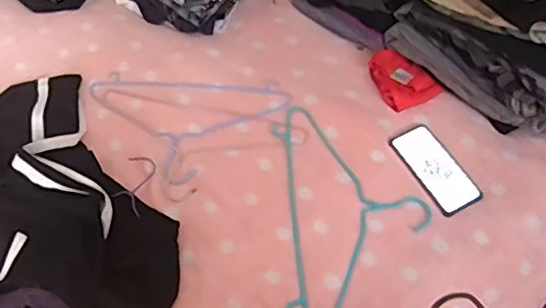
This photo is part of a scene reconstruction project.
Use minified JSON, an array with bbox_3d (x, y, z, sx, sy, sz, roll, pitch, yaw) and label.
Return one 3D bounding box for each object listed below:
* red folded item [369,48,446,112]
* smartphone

▬▬▬▬▬▬

## Work to complete
An exact, picture-free copy of the listing above is the goal; write it out now.

## Solution for this task
This photo is part of a scene reconstruction project.
Use minified JSON, an array with bbox_3d (x, y, z, sx, sy, sz, roll, pitch, yaw) and label.
Return one 3D bounding box for each object listed below:
* red folded item [369,48,446,112]
* smartphone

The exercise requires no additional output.